[SUPPLIED TEXT — start]
Klein/Ross' Comic Book Dreams Print

Comic Book Dreams Print

Todd Klein is a letterer with a level of talent, success and acclaim that is only exceeded by his modesty. That’s the perspective I took away from an email interview I recently conducted with him. I’m not even going to bother offering some concise bio blurb on the man–he has such a rich history, it’s just best that you go here to read up on him. On with the fun.

Tim O’Shea: As of 2006, you noted the following metrics: “From beginning freelance work in 1977 through the end of 2006 I’ve lettered over 48,000 pages of comics, as well as over 5,400 covers and designed over 820 logos.” Have you tried to keep track of your pace since 2006?

Todd Klein: In 2007 I added 2013 pages, no covers and 8 logos. In 2008 I added 2102 pages, 12 covers and 10 logos. That kind of information, for those who want it, is available on my website’s Klein Lettering Archives pages.
[SUPPLIED TEXT — finish]
[INFORMATION GIVEN — start]
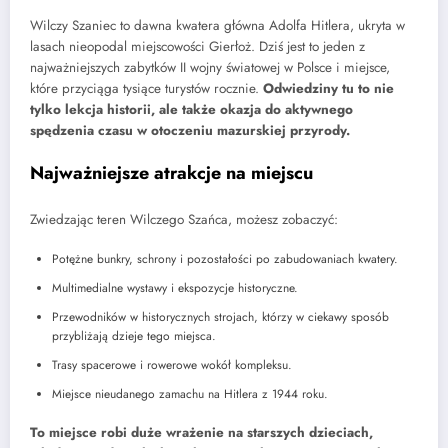
Wilczy Szaniec to dawna kwatera główna Adolfa Hitlera, ukryta w
lasach nieopodal miejscowości Gierłoż. Dziś jest to jeden z
najważniejszych zabytków II wojny światowej w Polsce i miejsce,
które przyciąga tysiące turystów rocznie.
Odwiedziny tu to nie
tylko lekcja historii, ale także okazja do aktywnego
spędzenia czasu w otoczeniu mazurskiej przyrody.
Najważniejsze atrakcje na miejscu
Zwiedzając teren Wilczego Szańca, możesz zobaczyć:
Potężne bunkry, schrony i pozostałości po zabudowaniach kwatery.
Multimedialne wystawy i ekspozycje historyczne.
Przewodników w historycznych strojach, którzy w ciekawy sposób
przybliżają dzieje tego miejsca.
Trasy spacerowe i rowerowe wokół kompleksu.
Miejsce nieudanego zamachu na Hitlera z 1944 roku.
To miejsce robi duże wrażenie na starszych dzieciach,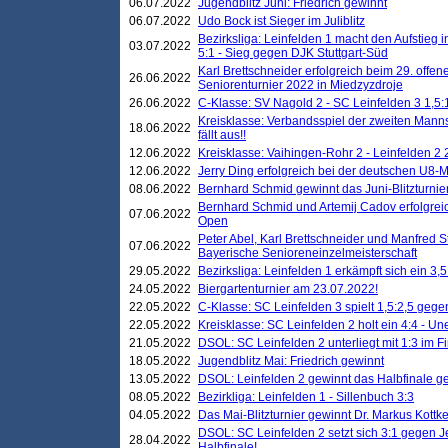
06.07.2022
Jugendblitz Juni: Friedrich gewinnt
06.07.2022
Udo Bock ist Sieger im Juliblitz
Bezirksliga: Leinfelden 1 macht den Aufstieg i
03.07.2022
5:1 - Sieg gegen DJK Stuttgart-Süd
Karl Brettschneider erfolgreich beim 29. off
26.06.2022
Seniorenturnier 2022 in Miedzyzdroje
26.06.2022
C-Klasse: SV Nagold 2 - SC Leinfelden 3 1,5:
Kreisklasse: Verbandsspiel der zweiten Manns
18.06.2022
fällt aus!!
12.06.2022
Kreisklasse: Vaihingen-Rohr 2 - Leinfelden 2 
12.06.2022
Jerry Ding erfolgreich bei der deutschen U8-M
08.06.2022
Bernhard Schmid gewinnt das Juni-Blitzturnie
Bernhard Schmid und Artemij Cadov erfolgreic
07.06.2022
Open
Peter Abel, Karl Brettschneider und Manfred St
07.06.2022
Bayerische Senioreneinzelmeisterschaft
29.05.2022
Bezirksliga: Leinfelden 1 erkämpft sich ein 3,
24.05.2022
Biergartenturnier am 23.07.2022!
22.05.2022
C-Klasse: SC Leinfelden 3 spielt 1,5:2,5 geg
22.05.2022
Kreisklasse: SC Leinfelden 2 holt ein 4:4 - 
21.05.2022
DSOL: SC Leinfelden 2 unterliegt mit 1:3 im F
18.05.2022
Jugendblitz Mai: Friedrich gewinnt
13.05.2022
DSOL: Leinfelden 2 gewinnt das Halbfinale geg
08.05.2022
Bezirkliga: Leinfelden 1 - Sillenbuch 3:3
04.05.2022
Das Mai-Blitzturnier gewinnt Dr. Markus Kottk
DSOL: SC Leinfelden 2 setzt sich 3:1 gegen J
28.04.2022
Halbfinale!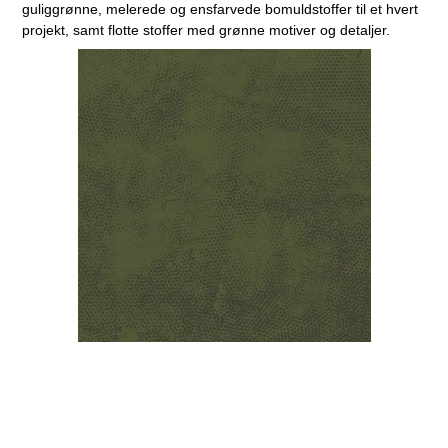
guliggrønne, melerede og ensfarvede bomuldstoffer til et hvert
projekt, samt flotte stoffer med grønne motiver og detaljer.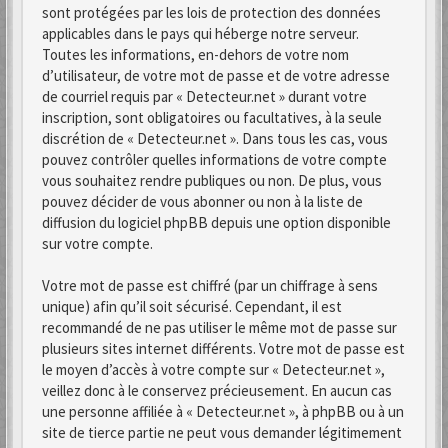
sont protégées par les lois de protection des données
applicables dans le pays qui héberge notre serveur.
Toutes les informations, en-dehors de votre nom
d’utilisateur, de votre mot de passe et de votre adresse
de courriel requis par « Detecteur.net » durant votre
inscription, sont obligatoires ou facultatives, à la seule
discrétion de « Detecteur.net ». Dans tous les cas, vous
pouvez contrôler quelles informations de votre compte
vous souhaitez rendre publiques ou non. De plus, vous
pouvez décider de vous abonner ou non à la liste de
diffusion du logiciel phpBB depuis une option disponible
sur votre compte.
Votre mot de passe est chiffré (par un chiffrage à sens
unique) afin qu’il soit sécurisé. Cependant, il est
recommandé de ne pas utiliser le même mot de passe sur
plusieurs sites internet différents. Votre mot de passe est
le moyen d’accès à votre compte sur « Detecteur.net »,
veillez donc à le conservez précieusement. En aucun cas
une personne affiliée à « Detecteur.net », à phpBB ou à un
site de tierce partie ne peut vous demander légitimement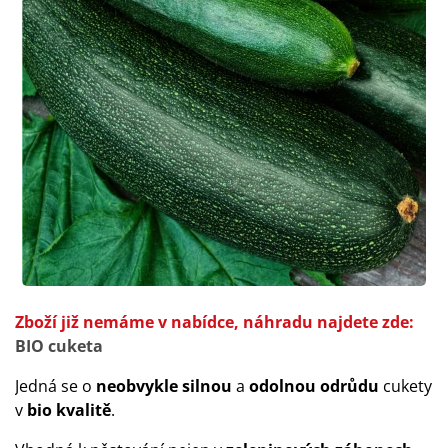
Zboží již nemáme v nabídce, náhradu najdete zde:
BIO cuketa
Jedná se o
neobvykle silnou
a
odolnou odrůdu
cukety
v
bio kvalitě
.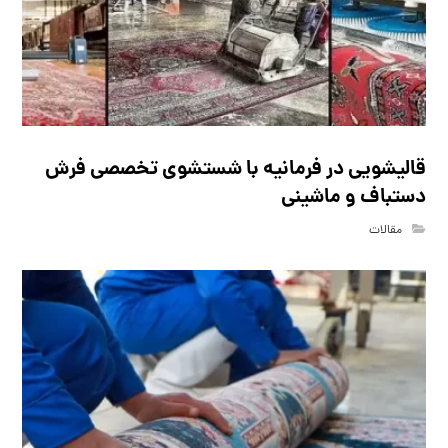
قالیشویی در فرمانیه با شستشوی تخصصی فرش
دستباف و ماشینی
مقالات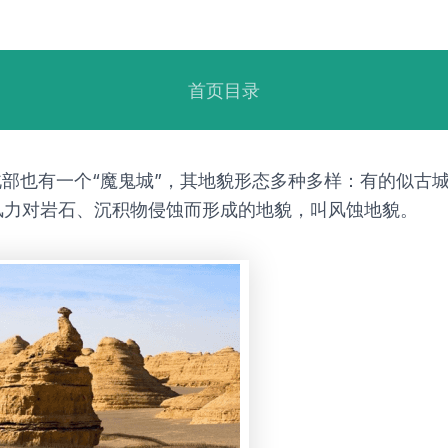
首页目录
北部也有一个“魔鬼城”，其地貌形态多种多样：有的似古
风力对岩石、沉积物侵蚀而形成的地貌，叫风蚀地貌。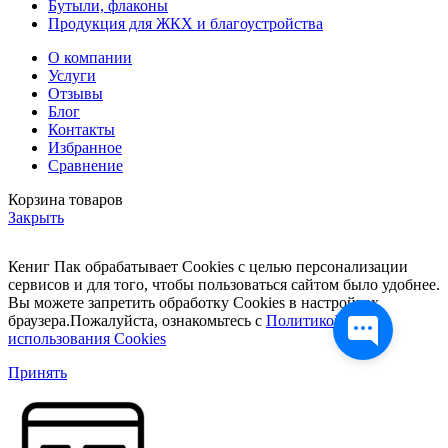
Бутыли, флаконы
Продукция для ЖКХ и благоустройства
О компании
Услуги
Отзывы
Блог
Контакты
Избранное
Сравнение
Корзина товаров
Закрыть
Кениг Пак обрабатывает Cookies с целью персонализации
сервисов и для того, чтобы пользоваться сайтом было удобнее.
Вы можете запретить обработку Cookies в настройках
браузера.Пожалуйста, ознакомьтесь с
Политикой
использования Cookies
Принять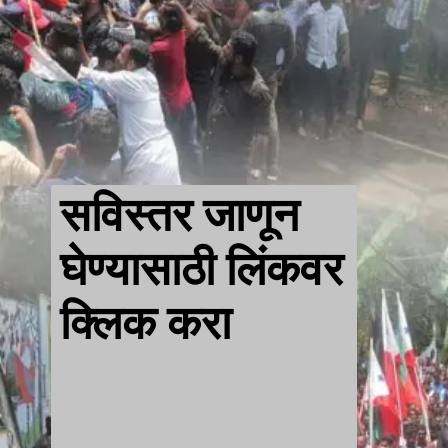
सविस्तर जाणून
घेण्यासाठी लिंकवर
क्लिक करा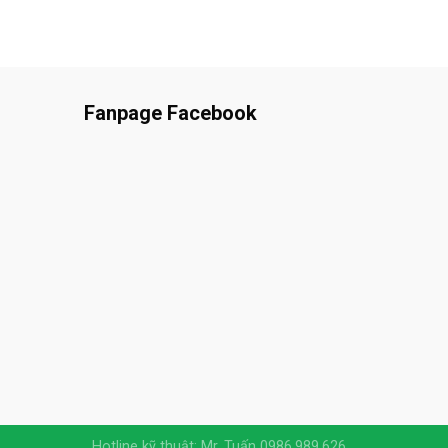
Fanpage Facebook
Hotline kỹ thuật: Mr. Tuấn 0986.989.626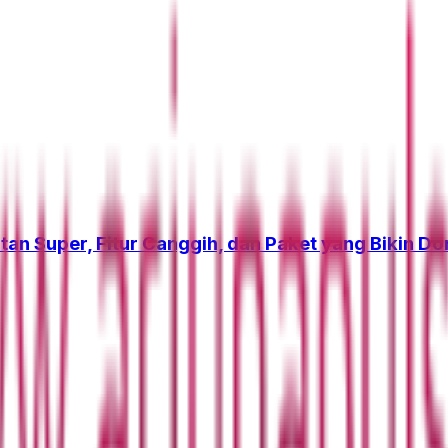
tan Super, Fitur Canggih, dan Paket yang Bikin D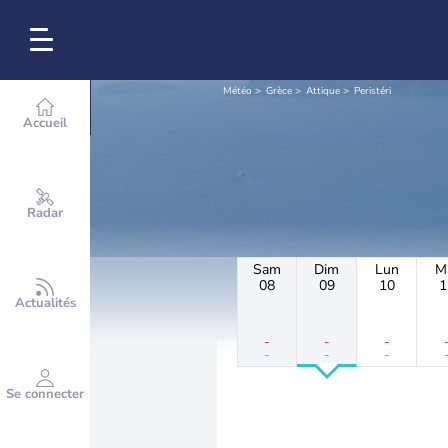
Météo
Grèce
Attique
Peristéri
Accueil
Radar
Sam
Dim
Lun
M
08
09
10
1
Actualités
-
-
-
-
-
-
Se connecter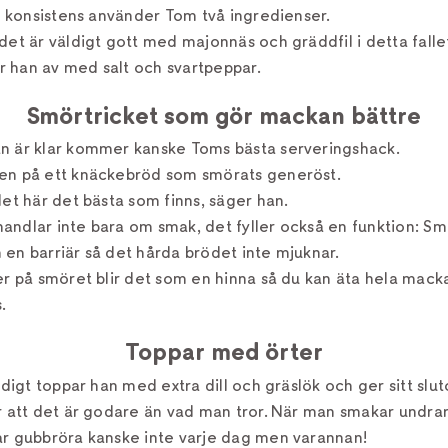
tt konsistens använder Tom två ingredienser.
det är väldigt gott med majonnäs och gräddfil i detta falle
 han av med salt och svartpeppar.
Smörtricket som gör mackan bättre
n är klar kommer kanske Toms bästa serveringshack.
en på ett knäckebröd som smörats generöst.
det här det bästa som finns, säger han.
andlar inte bara om smak, det fyller också en funktion: S
en barriär så det hårda brödet inte mjuknar.
er på smöret blir det som en hinna så du kan äta hela mack
.
Toppar med örter
ärdigt toppar han med extra dill och gräslök och ger sitt s
är att det är godare än vad man tror. När man smakar undra
ar gubbröra kanske inte varje dag men varannan!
[INFORMATION GIVEN — finish]
▸ **TASK LIST**:
1. Which kinds of work does Todd Klein count in the lettering totals in the Todd Klein interview?
2. Reproduce the Todd Klein interview verbatim between "Tim O’Shea: As" and "Lettering Archives pages.", inclusive.
3. Write a continuation of the Todd Klein interview that picks up after its final line.

▸ **WRITTEN RESPONSES**:
1. Pages of comics, covers, and logos.

2.
Tim O’Shea: As of 2006, you noted the following metrics: “From beginning freelance work in 1977 through the end of 2006 I’ve lettered over 48,000 pages of comics, as well as over 5,400 covers and designed over 820 logos.” Have you tried to keep track of your pace since 2006?

Todd Klein: In 2007 I added 2013 pages, no covers and 8 logos. In 2008 I added 2102 pages, 12 covers and 10 logos. That kind of information, for those who want it, is available on my website’s Klein Lettering Archives pages.

3.
O’Shea: In the case of long-term collaborators, like Neil Gaiman and Alan Moore, in what ways do they utilize your unique skills to elevate their narrative?

Klein: Kind of a hard question for me, asking them would probably give a more accurate answer. From my end, I can say they know my work well and what I can do, know that I don’t shy away from a challenge, so I think they pretty much trust that I will give them something that works no matter what they ask for.